Trying to force a situation where each factory had to supply a satellite team would remove bargaining power from the independent team, Ezpeleta pointed out. "At the end it’s the decision of any independent team to receive the best they can regarding the price and the performance of the bike." Having a strict allocation of 4 bikes, including 2 satellite machines, would make that difficult. "I’m not in favor. Theoretically it would be nice to have 4 bikes of each manufacturer, but we will not force anybody into any situation, and it is a possibility to have more than 4 bikes for some manufacturers. This is the choice of the independent teams."
Human rights vs sports
MotoGP is scheduled to go to Indonesia in 2022 at the latest, a long-held wish of the manufacturers, who sell huge quantities of bikes to the country. But in recent weeks, the Mandalika Street Circuit project, where the Indonesian Grand Prix is due to be held, has come under fire from the international community, with the UN Human Rights Council issuing a damning report on the Mandalika tourism complex in which the circuit sits, claiming that land owners had been forcibly evicted without compensation from the Indonesian Tourism Development Corporation, who are behind the project.

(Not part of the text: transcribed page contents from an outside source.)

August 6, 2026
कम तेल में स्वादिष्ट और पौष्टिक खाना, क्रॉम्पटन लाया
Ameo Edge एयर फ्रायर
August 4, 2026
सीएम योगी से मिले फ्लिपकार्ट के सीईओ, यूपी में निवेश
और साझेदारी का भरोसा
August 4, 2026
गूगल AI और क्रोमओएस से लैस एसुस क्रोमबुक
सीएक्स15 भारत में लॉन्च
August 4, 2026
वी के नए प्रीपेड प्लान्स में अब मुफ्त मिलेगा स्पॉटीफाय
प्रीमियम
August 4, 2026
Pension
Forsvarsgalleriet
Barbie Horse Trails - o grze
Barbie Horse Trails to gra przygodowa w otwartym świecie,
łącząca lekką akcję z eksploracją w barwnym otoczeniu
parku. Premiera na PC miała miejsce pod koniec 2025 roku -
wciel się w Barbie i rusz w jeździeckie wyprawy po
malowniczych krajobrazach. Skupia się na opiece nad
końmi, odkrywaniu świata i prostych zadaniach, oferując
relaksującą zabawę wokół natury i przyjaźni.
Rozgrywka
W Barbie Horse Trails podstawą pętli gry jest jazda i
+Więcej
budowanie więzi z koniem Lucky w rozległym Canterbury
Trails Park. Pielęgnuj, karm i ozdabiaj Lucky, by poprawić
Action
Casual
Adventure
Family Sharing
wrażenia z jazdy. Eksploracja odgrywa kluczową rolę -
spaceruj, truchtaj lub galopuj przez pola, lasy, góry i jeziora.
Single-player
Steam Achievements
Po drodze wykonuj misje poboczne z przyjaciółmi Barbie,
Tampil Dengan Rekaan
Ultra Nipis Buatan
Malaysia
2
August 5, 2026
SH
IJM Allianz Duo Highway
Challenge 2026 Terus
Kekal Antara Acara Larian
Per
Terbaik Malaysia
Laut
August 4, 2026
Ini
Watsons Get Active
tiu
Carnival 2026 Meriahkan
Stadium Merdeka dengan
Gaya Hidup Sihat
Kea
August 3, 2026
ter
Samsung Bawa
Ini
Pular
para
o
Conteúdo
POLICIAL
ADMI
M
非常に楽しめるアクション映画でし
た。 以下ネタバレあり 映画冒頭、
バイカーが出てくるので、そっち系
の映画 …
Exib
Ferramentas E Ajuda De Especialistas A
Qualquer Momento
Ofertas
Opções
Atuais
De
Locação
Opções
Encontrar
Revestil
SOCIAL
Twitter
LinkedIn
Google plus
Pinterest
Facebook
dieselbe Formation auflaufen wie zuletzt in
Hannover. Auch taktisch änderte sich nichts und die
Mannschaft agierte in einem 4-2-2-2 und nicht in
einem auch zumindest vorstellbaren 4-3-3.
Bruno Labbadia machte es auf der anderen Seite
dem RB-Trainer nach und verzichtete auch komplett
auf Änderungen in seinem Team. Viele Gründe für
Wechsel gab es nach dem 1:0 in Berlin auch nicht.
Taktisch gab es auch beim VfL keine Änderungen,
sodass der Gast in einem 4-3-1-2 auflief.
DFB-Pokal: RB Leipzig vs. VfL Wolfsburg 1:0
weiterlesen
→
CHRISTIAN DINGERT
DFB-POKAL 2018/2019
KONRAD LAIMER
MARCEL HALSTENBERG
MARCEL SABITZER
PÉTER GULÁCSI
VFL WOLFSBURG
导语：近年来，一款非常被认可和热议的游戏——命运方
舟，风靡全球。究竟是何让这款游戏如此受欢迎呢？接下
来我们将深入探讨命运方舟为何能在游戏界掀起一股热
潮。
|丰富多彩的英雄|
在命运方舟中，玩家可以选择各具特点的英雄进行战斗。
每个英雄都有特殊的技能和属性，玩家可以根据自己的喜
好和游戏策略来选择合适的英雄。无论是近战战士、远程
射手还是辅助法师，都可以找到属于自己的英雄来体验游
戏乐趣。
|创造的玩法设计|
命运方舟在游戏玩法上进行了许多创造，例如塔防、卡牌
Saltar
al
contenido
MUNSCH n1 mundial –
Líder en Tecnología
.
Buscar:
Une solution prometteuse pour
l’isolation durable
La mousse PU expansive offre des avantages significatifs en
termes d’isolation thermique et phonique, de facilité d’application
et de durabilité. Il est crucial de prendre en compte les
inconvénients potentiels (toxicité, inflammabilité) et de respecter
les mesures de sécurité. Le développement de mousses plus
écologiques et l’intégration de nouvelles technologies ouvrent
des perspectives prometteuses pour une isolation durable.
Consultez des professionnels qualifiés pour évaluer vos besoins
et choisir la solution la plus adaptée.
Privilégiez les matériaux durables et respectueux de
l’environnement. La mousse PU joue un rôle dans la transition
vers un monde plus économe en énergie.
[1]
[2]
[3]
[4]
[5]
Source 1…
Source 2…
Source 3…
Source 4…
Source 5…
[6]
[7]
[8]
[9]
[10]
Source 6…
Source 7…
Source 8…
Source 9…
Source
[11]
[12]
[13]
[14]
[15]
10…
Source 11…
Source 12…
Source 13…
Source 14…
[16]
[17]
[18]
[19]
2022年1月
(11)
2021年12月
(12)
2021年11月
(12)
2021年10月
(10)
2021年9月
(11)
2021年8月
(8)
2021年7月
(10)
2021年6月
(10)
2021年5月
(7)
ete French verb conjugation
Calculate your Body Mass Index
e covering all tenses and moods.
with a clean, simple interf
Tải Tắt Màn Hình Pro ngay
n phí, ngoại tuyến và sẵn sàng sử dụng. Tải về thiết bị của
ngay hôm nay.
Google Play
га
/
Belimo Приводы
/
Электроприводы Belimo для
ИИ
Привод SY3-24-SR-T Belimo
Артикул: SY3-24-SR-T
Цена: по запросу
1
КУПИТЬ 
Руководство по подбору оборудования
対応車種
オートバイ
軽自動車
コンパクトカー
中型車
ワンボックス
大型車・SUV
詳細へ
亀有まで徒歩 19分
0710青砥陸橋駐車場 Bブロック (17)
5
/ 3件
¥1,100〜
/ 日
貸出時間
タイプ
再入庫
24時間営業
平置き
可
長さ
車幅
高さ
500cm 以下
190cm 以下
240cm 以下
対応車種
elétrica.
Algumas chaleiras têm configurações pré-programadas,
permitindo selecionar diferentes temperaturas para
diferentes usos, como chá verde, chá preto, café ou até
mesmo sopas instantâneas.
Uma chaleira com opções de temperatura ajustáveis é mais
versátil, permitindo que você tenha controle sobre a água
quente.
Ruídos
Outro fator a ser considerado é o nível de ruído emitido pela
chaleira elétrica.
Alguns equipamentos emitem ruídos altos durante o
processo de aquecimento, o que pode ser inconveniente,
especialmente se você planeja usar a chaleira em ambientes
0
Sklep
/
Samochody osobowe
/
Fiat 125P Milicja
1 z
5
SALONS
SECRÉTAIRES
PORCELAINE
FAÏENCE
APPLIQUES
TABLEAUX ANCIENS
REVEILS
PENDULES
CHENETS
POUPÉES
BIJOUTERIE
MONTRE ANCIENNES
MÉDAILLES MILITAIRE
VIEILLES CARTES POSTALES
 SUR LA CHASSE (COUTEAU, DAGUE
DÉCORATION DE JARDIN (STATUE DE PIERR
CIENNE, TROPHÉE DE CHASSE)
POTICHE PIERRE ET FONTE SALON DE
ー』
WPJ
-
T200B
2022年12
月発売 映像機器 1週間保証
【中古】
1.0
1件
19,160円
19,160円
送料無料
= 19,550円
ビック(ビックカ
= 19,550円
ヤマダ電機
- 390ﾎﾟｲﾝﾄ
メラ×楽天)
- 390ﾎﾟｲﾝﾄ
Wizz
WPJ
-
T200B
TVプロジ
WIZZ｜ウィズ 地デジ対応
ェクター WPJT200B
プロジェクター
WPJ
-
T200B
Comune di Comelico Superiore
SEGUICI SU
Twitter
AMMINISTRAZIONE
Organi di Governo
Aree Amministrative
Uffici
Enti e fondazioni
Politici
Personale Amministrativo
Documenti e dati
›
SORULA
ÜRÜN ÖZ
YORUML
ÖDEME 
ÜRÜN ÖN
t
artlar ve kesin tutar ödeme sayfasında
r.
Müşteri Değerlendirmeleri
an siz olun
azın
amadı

When asked about the report, Carmelo Ezpeleta declared his dissatisfaction with it. "I’m not especially happy with this report, especially because one of the paragraphs says that motorsport is old," the Dorna CEO said. "Well, this is the opinion of the United Nations, so we already sent a letter to explain our point of view. But it’s one opinion. We have many opinions about everything. I hope it’s not the opinion of the UN, but the opinion of one member of the commission. I don’t know the quality of him, but especially one paragraph saying that motorsport is old – I completely disagree. I don’t expect any reply from them, but we simply can’t accept these kinds of things, and we replied with our opinion." Ezpeleta said.
There have been moves from another country currently entangled in controversy. Saudi Arabia has made a huge push into motorsport, hosting the Dakar Rally for the past two years, and due to host an F1 race later this year, near Jeddah. Dorna Safety Representative Loris Capirossi took part in the presentation of the Qiddiya Grand Prix, as the Saudi race is to be known.
It is an open secret that Saudi Arabia have also been pushing to host rounds of the MotoGP and WorldSBK championships as well. But Ezpeleta ruled out any possibility of a race in Saudi Arabia for the foreseeable future. "At the moment it’s not possible," he said. "We have an exclusive deal with Qatar for the Middle East, but we are discussing with them about other topics."